EXERCISE OBJECTIVE: Type again, exactly, the lines below from the start through the line that includes "#3 bucket (100,135,235,245)".

Stored entries:
-.-.-
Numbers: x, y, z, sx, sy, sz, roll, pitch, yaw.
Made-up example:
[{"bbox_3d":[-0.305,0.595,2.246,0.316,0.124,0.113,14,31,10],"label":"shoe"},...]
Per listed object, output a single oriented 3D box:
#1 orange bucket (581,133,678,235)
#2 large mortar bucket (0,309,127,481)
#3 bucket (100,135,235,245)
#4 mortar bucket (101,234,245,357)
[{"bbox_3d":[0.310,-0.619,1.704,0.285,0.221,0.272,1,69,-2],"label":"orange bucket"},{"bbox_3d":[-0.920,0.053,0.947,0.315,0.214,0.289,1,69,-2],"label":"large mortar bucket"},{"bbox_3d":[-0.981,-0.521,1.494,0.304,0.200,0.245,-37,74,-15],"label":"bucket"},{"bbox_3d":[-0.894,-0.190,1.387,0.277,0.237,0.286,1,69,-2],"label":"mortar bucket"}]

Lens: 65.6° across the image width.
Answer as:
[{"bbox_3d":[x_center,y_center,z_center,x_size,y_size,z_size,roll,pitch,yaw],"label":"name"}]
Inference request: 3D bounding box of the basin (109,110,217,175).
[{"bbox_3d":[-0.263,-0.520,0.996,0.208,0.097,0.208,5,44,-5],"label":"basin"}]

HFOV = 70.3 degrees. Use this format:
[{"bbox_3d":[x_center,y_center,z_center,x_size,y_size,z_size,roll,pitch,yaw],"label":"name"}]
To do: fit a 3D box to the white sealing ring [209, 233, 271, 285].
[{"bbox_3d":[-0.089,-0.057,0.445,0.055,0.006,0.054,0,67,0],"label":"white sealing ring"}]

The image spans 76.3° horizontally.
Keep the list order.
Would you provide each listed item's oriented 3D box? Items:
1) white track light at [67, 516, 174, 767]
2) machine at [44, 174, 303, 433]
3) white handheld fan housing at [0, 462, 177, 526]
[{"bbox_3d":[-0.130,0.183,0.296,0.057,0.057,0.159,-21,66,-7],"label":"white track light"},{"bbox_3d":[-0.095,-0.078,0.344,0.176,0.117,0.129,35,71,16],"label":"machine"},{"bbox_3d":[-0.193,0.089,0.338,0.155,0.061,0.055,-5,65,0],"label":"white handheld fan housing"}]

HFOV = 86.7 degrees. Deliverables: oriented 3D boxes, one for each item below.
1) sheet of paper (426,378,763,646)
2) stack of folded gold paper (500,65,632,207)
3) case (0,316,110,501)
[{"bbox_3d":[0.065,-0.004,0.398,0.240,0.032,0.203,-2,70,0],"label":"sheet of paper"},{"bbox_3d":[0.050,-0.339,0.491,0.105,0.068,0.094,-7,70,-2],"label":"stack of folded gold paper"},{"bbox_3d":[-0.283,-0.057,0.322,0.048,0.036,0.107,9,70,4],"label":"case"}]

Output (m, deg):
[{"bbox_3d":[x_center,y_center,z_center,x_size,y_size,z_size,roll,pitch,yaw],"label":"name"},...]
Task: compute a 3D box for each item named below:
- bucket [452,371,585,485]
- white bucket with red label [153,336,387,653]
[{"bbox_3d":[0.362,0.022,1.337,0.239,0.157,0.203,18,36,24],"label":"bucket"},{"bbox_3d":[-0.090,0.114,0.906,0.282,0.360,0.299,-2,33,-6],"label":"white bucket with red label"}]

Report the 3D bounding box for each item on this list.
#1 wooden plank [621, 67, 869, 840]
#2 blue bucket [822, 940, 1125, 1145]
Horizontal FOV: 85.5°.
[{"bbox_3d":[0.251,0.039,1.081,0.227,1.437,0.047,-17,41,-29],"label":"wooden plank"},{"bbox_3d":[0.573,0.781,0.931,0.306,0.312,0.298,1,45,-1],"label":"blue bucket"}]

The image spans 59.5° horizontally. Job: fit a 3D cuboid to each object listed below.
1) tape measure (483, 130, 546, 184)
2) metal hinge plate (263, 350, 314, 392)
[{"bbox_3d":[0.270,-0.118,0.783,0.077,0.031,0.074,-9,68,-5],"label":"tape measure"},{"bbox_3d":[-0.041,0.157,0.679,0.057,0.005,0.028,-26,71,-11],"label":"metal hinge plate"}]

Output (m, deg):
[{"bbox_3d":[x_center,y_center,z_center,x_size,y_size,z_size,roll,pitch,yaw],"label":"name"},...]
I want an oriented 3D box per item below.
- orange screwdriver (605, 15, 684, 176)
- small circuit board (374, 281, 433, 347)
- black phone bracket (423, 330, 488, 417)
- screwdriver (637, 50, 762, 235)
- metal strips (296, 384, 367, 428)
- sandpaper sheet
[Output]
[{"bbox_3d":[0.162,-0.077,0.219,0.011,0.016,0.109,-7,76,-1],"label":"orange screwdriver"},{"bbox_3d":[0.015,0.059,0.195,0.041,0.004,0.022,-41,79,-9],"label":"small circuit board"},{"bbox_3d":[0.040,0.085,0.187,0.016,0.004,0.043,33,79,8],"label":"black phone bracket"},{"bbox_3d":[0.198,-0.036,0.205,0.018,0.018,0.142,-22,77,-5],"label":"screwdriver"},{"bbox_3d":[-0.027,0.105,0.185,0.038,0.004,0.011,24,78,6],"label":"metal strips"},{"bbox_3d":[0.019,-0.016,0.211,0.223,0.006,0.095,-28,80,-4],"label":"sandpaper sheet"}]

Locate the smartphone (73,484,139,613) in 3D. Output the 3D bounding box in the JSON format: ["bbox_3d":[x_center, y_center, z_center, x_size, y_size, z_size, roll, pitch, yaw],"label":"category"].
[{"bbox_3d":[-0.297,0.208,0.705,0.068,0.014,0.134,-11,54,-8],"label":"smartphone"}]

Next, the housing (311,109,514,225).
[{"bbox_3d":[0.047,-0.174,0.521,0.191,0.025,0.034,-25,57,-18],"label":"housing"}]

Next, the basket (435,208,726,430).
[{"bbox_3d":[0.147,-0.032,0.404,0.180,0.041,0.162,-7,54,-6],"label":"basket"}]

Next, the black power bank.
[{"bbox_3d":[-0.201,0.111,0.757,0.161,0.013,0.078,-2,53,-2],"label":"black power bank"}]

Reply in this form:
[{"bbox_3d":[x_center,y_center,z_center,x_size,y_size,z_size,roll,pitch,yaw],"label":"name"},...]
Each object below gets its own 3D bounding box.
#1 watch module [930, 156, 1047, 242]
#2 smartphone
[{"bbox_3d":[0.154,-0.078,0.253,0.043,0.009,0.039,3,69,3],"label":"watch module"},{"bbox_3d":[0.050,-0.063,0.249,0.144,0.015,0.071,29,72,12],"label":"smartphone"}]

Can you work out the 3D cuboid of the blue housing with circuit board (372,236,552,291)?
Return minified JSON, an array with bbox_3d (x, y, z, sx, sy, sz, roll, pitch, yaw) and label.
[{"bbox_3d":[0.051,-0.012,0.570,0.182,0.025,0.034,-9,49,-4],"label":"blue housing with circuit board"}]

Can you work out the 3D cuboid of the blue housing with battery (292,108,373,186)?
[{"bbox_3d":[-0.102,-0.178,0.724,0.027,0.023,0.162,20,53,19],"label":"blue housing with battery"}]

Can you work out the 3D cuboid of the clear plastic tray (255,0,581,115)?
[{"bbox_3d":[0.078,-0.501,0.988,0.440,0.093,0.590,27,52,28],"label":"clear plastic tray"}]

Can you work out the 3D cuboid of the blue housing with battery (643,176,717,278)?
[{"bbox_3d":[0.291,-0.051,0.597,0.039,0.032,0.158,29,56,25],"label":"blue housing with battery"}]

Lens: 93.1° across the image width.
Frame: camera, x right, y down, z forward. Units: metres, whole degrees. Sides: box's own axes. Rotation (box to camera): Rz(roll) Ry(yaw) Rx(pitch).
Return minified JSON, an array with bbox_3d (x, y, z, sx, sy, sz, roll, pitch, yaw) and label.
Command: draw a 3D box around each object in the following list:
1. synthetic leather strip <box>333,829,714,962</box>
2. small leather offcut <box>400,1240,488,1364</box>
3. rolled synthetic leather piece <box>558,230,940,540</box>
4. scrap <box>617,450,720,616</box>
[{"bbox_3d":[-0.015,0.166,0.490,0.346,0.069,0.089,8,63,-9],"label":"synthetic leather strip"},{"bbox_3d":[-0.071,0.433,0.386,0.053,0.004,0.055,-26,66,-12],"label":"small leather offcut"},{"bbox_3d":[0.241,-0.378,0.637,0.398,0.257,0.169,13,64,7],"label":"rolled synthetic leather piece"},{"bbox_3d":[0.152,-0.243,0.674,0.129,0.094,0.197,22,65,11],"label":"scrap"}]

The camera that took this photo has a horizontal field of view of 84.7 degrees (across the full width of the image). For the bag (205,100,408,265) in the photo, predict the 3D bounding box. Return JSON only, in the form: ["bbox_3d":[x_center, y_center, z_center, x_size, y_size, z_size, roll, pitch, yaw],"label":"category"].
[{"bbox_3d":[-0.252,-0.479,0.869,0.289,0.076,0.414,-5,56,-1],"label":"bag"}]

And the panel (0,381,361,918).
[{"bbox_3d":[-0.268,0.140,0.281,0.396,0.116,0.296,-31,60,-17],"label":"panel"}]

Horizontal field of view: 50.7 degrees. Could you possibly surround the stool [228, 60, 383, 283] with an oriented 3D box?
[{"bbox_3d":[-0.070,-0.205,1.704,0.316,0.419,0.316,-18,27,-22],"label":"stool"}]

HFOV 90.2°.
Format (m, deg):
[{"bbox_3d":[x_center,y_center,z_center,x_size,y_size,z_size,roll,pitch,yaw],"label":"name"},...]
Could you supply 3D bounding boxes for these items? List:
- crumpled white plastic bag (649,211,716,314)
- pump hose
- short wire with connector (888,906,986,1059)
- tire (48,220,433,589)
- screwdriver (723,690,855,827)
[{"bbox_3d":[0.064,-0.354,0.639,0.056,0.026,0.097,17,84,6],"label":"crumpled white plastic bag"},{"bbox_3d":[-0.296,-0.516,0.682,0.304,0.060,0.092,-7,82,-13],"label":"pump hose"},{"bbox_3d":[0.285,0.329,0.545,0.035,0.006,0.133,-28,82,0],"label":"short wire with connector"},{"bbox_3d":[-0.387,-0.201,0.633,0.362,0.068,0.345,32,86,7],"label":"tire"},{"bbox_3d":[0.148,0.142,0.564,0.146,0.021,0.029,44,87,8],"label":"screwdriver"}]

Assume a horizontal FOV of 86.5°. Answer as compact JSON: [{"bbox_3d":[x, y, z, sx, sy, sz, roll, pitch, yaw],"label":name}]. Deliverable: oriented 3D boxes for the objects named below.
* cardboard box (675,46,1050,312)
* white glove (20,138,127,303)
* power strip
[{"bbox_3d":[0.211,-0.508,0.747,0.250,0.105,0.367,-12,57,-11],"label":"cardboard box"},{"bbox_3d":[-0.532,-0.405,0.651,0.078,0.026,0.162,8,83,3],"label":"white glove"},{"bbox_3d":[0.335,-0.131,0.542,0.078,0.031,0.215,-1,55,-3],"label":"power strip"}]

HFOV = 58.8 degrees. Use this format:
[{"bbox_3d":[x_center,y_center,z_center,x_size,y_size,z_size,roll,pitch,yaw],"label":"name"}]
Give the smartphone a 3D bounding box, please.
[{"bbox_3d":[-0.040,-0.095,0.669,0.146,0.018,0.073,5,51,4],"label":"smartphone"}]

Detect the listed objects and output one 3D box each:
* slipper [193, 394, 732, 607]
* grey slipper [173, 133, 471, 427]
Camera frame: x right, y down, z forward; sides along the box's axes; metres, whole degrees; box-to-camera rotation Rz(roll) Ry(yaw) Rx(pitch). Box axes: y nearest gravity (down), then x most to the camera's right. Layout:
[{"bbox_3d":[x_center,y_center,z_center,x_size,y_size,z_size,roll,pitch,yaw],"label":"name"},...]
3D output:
-.-.-
PROBLEM SOLUTION:
Numbers: x, y, z, sx, sy, sz, roll, pitch, yaw.
Made-up example:
[{"bbox_3d":[-0.305,0.595,2.246,0.316,0.124,0.113,14,31,10],"label":"shoe"},...]
Per listed object, output a single oriented 3D box:
#1 orange bucket (581,133,678,235)
#2 large mortar bucket (0,309,127,481)
#3 bucket (100,135,235,245)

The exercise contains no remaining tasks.